Easter, in which Christians celebrate the resurrection of Jesus Christ, is a time of renewal when Christians of all denominations observe the cherished holiday in many different ways.
The name Easter actually predates the time of Jesus, back to Eostre, the Anglo-Saxon goddess of spring, or perhaps to Eostur, the Norse word for the spring season. The pagan entities were associated with spring, rebirth and reproduction.
Mentioned nowhere in the Bible — other than a faulty translation in the King James version of the Greek word “pasha,” which refers to Passover — since 325 A.D., Easter has been observed on the first Sunday after the first full moon on or after the Vernal Equinox.
As Christianity gained converts throughout the known world, it was natural that it would embrace and modify Jewish and pagan practices that included renewal, which correlated with the resurrection of Jesus.
As for the more-secular aspects of the holiday, the Easter Bunny apparently made his or her debut in 16th century Germany, where people believed the bunny laid red eggs on Holy Thursday and many-colored eggs on the night before Easter Sunday.
Eggs have been regarded as a symbol of fertility and renewal since ancient times. Associated with spring festivals, they were decorated and painted by the Chinese, Romans and Persians, among other cultures, and were used in religious rituals in Babylonia and Egypt.

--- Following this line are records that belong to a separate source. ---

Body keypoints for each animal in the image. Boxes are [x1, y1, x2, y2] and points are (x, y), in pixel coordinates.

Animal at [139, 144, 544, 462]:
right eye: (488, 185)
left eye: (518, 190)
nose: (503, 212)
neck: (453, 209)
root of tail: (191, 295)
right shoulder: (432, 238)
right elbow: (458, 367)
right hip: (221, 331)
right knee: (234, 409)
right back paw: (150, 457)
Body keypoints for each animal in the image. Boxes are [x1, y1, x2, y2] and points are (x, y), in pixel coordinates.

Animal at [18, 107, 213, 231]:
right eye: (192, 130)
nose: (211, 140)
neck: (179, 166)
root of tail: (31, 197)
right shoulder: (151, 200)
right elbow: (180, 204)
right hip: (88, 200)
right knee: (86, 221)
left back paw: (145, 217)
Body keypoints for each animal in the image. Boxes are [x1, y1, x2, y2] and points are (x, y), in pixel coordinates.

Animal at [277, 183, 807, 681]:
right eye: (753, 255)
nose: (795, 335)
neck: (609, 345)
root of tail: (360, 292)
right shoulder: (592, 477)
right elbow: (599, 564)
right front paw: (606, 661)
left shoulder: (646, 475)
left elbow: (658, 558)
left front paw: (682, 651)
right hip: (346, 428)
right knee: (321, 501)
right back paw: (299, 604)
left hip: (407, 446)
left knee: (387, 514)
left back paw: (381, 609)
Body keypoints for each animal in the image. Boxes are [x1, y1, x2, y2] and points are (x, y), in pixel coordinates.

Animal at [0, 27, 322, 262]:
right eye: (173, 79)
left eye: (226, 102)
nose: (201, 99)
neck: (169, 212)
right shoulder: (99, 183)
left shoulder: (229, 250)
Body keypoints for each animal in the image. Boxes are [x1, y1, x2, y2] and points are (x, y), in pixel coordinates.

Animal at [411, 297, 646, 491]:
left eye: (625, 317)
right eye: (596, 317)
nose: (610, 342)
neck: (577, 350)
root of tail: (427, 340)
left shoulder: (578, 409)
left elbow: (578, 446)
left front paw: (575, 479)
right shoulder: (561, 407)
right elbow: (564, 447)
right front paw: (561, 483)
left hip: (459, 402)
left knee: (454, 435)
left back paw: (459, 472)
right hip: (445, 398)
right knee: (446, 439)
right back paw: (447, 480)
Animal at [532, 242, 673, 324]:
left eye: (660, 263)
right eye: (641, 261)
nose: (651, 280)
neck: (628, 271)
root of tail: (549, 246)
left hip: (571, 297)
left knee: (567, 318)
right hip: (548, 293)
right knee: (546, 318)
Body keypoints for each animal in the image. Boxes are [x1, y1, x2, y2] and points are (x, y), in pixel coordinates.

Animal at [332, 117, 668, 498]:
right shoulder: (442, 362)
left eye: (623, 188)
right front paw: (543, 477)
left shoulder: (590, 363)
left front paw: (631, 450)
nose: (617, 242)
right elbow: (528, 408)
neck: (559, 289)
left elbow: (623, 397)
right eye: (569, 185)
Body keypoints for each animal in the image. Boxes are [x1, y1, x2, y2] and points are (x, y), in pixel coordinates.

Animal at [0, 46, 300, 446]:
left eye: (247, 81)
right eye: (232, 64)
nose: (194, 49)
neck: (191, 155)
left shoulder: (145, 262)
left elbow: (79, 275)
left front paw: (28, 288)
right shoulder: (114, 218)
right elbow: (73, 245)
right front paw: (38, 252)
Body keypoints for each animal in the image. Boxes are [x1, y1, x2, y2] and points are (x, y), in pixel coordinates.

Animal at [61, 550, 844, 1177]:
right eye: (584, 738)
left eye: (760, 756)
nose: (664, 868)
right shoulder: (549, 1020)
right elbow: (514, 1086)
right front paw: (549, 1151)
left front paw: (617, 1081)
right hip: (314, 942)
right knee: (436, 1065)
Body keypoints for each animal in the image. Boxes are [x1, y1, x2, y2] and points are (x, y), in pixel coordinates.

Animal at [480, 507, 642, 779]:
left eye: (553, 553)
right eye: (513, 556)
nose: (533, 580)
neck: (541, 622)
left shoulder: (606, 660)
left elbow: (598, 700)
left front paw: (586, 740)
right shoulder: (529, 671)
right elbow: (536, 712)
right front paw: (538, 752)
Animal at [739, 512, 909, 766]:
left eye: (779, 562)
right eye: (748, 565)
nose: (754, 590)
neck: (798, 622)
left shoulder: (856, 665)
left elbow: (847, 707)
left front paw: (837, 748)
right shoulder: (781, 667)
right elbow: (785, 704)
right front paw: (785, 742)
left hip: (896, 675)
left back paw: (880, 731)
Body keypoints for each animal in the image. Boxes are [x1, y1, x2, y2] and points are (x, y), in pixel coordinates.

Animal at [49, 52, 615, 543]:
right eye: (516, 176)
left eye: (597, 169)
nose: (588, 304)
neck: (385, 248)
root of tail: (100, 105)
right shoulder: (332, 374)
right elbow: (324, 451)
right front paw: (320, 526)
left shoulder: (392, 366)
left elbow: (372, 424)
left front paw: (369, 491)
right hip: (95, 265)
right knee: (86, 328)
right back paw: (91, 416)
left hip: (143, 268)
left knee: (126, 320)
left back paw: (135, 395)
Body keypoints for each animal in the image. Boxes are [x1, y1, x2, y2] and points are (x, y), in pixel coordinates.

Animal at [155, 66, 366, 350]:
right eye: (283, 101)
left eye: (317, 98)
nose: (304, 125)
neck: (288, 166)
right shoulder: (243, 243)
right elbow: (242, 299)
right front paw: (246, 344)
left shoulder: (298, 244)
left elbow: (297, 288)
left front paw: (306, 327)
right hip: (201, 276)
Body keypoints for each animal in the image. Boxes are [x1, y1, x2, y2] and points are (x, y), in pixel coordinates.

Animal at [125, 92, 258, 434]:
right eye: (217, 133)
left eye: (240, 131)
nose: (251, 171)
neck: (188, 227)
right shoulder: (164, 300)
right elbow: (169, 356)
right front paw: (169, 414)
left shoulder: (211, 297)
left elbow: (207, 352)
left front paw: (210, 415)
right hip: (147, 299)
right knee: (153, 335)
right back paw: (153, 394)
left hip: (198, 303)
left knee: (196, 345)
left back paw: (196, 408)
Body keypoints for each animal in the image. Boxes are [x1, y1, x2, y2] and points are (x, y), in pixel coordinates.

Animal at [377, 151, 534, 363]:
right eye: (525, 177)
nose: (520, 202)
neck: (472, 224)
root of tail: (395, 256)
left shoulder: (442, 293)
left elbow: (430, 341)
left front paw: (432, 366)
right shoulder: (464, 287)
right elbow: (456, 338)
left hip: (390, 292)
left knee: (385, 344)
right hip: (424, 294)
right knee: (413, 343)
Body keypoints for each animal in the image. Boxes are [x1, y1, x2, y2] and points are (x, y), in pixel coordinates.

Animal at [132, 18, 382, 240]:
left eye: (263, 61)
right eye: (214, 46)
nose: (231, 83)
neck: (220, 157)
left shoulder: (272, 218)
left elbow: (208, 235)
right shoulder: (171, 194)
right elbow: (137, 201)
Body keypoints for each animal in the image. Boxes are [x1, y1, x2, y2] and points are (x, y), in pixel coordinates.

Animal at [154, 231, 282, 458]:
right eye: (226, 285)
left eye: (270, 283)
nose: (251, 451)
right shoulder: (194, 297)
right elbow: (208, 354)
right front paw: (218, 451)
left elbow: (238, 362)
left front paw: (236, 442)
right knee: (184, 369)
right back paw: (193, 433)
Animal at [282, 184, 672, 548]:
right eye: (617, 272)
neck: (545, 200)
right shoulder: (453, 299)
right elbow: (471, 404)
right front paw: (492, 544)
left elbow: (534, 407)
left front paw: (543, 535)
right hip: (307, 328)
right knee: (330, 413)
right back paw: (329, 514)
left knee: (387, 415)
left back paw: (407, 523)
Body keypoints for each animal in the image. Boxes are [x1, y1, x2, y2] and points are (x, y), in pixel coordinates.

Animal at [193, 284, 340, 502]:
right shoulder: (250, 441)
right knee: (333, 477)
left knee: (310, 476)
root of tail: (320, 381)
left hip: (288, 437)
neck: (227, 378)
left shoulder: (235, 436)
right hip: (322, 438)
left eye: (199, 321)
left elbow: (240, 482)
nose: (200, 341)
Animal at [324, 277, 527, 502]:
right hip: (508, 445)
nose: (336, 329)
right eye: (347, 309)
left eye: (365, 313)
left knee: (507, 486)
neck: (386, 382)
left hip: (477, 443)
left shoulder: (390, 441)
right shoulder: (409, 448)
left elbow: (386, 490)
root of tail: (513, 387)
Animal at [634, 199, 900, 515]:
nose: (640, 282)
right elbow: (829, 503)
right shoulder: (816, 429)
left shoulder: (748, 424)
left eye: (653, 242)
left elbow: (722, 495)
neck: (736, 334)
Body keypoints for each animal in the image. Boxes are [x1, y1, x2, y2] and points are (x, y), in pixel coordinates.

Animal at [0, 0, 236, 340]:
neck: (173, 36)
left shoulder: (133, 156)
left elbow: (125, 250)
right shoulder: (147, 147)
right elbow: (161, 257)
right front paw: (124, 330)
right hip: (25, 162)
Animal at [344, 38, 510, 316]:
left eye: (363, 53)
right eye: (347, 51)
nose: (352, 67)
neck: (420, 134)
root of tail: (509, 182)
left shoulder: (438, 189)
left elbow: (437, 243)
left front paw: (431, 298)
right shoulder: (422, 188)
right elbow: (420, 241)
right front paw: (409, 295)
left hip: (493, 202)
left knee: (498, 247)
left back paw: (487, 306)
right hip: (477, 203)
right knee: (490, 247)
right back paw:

Today’s Easter baskets are thought to be a vestige of the Jewish practice of bringing the first crops of the spring as a gift to the Temple in Jerusalem and the custom of early Catholics to bring Easter dinner to mass to be blessed by the priests.
But far more important than bunnies, eggs and baskets is the sacred nature of this holiday, which for Christians is the essence of life and hope. The risen Christ represents a future that is not a penalty for past misdeeds or a reward for good deeds, but a gift of love.